■ Passage ■
····················

── ── Startups
Switching Costs
Switching costs are everything a customer must pay, learn, redo, or risk to move from one product to another — financial, learning, data migration, integration, process, relational, and risk premium. They are routinely larger than founders model and customers anticipate at purchase time.
How it works
When switching costs are high, incumbents retain customers even when competitors offer better products, and new entrants must offer dramatically more value to break even. Paul Klemperer formalized this in 1987 (QJE 102(2)). IBM's 25-year mainframe dominance is the canonical empirical case.
Composes with network-effects, signaling-games, anchoring, and pmf-crossing-the-chasm.

····················

■ Supplied material ■
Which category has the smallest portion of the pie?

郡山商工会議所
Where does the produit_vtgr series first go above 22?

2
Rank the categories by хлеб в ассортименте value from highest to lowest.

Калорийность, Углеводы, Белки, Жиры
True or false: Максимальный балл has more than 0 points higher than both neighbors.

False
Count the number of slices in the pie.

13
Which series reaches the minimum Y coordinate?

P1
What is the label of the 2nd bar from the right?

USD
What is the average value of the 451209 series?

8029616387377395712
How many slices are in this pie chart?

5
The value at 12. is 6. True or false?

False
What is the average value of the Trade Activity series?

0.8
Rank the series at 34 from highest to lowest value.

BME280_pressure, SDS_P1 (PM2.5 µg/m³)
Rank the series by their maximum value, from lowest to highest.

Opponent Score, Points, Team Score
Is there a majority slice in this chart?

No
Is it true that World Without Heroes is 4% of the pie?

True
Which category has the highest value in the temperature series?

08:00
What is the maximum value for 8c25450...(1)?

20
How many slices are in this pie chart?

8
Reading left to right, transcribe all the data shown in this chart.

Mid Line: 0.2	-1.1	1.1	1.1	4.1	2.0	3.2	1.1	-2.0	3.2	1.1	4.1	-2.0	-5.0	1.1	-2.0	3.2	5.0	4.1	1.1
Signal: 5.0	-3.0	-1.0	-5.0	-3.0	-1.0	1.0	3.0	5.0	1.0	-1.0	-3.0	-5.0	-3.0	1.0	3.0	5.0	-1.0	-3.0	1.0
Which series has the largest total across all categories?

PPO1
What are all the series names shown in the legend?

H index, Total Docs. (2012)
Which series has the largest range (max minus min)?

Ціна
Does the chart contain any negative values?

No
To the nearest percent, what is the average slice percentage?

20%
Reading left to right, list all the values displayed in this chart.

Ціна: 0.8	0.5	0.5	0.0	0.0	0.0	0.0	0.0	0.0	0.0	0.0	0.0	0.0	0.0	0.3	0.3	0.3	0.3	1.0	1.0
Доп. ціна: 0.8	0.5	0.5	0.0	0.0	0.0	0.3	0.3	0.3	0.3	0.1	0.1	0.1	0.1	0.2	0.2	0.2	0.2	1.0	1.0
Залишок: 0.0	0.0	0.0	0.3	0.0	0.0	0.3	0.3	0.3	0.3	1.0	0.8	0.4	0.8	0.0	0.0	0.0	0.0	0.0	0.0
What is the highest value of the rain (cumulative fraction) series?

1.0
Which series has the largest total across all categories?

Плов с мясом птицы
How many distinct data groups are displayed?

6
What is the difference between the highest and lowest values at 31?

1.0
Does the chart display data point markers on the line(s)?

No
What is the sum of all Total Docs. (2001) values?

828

····················

■ Task set ■
A - Using the passage on switching costs, decide whether each statement agrees with it. Answer yes or no for each, and quote the words of the passage that decide it. (i) Paul Klemperer formalized the idea of switching costs in 1987. (ii) Switching costs are usually smaller than founders model. (iii) New entrants need to offer only slightly more value than incumbents to break even.
B - Write a continuation of the passage on switching costs, starting after its last sentence.

■ Answers by task ■
A -
(i) Yes: "Paul Klemperer formalized this in 1987 (QJE 102(2))."
(ii) No: "They are routinely larger than founders model and customers anticipate at purchase time."
(iii) No: "new entrants must offer dramatically more value to break even."

B -
When to use it
- user asks why customers don't switch to a better product, how to make a product stickier or build a moat, how to compete against an entrenched incumbent, why churn is low but revenue growth stalled, or mentions lock-in / vendor lock-in / stickiness / data moat / Klemperer
When not to use it
When the decision is routine and reversible, applying a formal method costs more than it returns.
Worked example
Klemperer's Foundational Theory and IBM Mainframe Lock-in
Paul Klemperer, then at Oxford, published "Markets with Consumer Switching Costs" in the Quarterly Journal of Economics in May 1987 (Vol. 102, No. 2, pp. 375-394). The paper was the first rigorous economic treatment of switching costs as a structural market property.